What is being asked: Write out each line from the data below that includes the word "эффективность".

Stored data entries:
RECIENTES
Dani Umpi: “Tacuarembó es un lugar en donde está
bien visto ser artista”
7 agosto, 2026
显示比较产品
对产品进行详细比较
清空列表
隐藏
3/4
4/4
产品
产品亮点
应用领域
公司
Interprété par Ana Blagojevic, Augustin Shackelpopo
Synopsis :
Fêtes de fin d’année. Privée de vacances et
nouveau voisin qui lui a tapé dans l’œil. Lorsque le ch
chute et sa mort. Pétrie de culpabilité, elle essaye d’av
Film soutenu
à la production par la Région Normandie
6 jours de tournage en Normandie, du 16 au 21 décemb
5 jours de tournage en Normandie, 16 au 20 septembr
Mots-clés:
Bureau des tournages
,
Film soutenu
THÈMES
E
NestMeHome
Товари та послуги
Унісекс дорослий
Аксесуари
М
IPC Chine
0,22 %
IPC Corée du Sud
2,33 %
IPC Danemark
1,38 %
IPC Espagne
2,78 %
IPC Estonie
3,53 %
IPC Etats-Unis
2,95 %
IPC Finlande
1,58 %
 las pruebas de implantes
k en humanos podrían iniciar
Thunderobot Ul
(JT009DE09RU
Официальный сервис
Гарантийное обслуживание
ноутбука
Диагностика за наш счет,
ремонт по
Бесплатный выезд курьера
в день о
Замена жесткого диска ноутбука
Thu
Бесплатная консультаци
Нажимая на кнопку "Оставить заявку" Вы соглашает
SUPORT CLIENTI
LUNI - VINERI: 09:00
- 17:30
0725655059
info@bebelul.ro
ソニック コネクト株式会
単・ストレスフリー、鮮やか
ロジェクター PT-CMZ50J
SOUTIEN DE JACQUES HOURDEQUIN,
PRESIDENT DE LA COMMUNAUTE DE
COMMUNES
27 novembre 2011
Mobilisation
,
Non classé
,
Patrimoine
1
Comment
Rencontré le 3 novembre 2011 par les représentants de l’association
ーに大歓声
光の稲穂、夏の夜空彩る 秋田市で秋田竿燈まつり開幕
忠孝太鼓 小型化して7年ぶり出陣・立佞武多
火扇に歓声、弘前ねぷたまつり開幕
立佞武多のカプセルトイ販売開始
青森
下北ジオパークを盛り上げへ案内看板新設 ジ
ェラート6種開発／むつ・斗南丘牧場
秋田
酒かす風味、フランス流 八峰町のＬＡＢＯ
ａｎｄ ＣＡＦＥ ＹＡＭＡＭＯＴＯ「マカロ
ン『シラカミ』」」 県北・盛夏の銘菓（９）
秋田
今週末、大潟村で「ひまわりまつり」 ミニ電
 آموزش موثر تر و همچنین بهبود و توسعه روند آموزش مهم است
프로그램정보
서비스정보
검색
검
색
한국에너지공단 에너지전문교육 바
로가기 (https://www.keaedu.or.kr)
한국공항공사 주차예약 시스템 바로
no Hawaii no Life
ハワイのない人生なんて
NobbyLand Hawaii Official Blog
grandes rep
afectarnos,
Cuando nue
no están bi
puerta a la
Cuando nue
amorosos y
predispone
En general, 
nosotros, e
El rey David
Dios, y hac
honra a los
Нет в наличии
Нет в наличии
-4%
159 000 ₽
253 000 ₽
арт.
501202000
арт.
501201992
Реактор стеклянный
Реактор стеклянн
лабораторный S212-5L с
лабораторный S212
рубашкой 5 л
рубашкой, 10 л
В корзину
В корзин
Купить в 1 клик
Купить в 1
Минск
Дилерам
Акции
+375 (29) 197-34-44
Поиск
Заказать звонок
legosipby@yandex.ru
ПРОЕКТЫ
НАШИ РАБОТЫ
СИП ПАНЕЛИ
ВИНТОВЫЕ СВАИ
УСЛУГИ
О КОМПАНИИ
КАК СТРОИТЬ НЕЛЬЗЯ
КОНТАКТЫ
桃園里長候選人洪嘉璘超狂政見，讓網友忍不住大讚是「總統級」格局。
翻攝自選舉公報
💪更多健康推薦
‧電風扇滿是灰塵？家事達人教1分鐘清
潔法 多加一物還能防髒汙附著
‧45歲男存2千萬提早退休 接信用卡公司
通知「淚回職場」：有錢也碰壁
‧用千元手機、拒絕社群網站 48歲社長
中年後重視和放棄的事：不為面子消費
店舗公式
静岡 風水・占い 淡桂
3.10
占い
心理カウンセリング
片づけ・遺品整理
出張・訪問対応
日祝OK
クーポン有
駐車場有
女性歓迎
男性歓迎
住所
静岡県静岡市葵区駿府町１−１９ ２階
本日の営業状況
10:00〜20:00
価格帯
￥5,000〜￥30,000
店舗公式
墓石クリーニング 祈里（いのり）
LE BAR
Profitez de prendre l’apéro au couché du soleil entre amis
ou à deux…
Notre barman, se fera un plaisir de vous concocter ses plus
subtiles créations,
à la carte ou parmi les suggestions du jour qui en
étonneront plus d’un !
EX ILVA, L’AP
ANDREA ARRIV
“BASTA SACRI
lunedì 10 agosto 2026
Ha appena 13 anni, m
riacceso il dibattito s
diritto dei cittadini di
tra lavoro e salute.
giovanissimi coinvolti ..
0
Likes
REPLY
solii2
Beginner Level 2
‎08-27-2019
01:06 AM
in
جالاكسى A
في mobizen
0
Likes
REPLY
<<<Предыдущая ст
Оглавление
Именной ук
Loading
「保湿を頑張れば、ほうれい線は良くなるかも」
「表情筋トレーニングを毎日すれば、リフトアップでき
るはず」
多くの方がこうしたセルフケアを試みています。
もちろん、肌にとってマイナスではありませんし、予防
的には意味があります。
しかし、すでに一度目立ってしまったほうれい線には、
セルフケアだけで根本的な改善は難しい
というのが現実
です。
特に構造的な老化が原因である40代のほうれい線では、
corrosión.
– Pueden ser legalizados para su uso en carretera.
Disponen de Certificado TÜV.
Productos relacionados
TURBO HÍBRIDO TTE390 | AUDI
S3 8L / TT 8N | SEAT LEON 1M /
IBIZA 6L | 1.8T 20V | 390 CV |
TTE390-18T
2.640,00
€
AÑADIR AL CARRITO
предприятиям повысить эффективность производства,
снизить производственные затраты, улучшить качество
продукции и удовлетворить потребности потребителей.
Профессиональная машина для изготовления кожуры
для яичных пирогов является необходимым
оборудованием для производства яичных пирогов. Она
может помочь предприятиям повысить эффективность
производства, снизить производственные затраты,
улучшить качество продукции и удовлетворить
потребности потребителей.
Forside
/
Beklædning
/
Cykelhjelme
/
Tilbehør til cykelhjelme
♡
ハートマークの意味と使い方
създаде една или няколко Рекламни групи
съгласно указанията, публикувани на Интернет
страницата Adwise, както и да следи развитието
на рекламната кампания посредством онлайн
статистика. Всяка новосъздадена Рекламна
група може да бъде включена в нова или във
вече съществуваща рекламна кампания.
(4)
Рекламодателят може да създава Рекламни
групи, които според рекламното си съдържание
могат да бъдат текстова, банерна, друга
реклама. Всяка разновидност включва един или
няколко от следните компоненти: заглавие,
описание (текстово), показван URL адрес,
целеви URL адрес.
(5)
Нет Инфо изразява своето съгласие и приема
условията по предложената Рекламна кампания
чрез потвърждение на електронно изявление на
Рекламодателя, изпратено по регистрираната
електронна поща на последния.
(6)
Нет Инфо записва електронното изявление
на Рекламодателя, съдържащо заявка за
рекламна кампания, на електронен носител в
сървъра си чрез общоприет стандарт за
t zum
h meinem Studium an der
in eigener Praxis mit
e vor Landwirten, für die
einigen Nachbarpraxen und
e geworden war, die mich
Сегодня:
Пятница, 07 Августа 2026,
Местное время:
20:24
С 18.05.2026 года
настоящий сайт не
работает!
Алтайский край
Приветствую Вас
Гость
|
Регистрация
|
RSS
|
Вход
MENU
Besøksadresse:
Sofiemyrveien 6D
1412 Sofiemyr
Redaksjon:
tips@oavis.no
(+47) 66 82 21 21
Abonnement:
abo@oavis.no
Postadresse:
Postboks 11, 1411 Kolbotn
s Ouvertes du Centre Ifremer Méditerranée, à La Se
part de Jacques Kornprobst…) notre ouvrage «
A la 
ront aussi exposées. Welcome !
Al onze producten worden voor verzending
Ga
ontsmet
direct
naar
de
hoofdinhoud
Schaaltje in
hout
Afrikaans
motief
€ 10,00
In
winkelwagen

Expected answer:
предприятиям повысить эффективность производства,
может помочь предприятиям повысить эффективность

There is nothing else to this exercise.